**Work to be completed:** Set down the notation text of each item below character for character, omitting the pictures.

**Source material:**
>>>
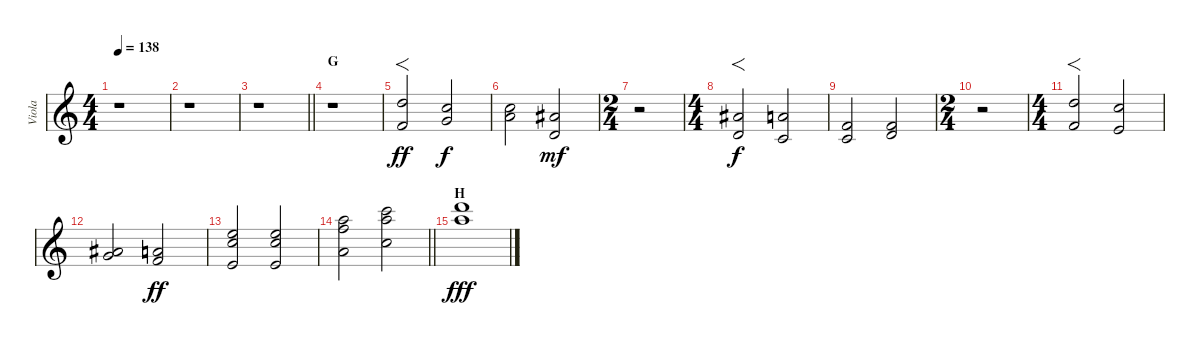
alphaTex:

\track ("Viola" "Viola") {instrument viola}
\staff {score}
\tuning (E4 B3 G3 D3 A2 E2) {hide}
\ts (4 4)
\tempo 138
\clef g2
\ks c
r.1{dy f} |
r.1 |
\barLineRight lightlight
r.1 |
\section ("" "G")
r.1 |
(10.1 6.2).2{f dy ff} (8.1 8.2).2{dy f} |
(8.1 10.2).2 (6.1 3.2).2{dy mf} |
\ts (2 4)
r.2 |
\ts (4 4)
(6.1 3.2).2{f dy f} (5.1 1.2).2 |
(1.1 1.2).2 (1.1 3.2).2 |
\ts (2 4)
r.2 |
\ts (4 4)
(1.1 15.2).2{f} (8.1 5.2).2 |
(6.1 8.2).2 (5.1 6.2).2{dy ff} |
(12.1 5.2 17.3).2 (12.1 5.2 17.3).2 |
\barLineRight lightlight
(17.1 10.2 22.3).2 (20.1 13.2 26.3).2 |
\section ("" "H")
(22.1 26.3).1{dy fff}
<<<
**Final answer:**
alphaTex:

\track ("Viola" "Viola") {instrument viola}
\staff {score}
\tuning (E4 B3 G3 D3 A2 E2) {hide}
\ts (4 4)
\tempo 138
\clef g2
\ks c
r.1{dy f} |
r.1 |
\barLineRight lightlight
r.1 |
\section ("" "G")
r.1 |
(10.1 6.2).2{f dy ff} (8.1 8.2).2{dy f} |
(8.1 10.2).2 (6.1 3.2).2{dy mf} |
\ts (2 4)
r.2 |
\ts (4 4)
(6.1 3.2).2{f dy f} (5.1 1.2).2 |
(1.1 1.2).2 (1.1 3.2).2 |
\ts (2 4)
r.2 |
\ts (4 4)
(1.1 15.2).2{f} (8.1 5.2).2 |
(6.1 8.2).2 (5.1 6.2).2{dy ff} |
(12.1 5.2 17.3).2 (12.1 5.2 17.3).2 |
\barLineRight lightlight
(17.1 10.2 22.3).2 (20.1 13.2 26.3).2 |
\section ("" "H")
(22.1 26.3).1{dy fff}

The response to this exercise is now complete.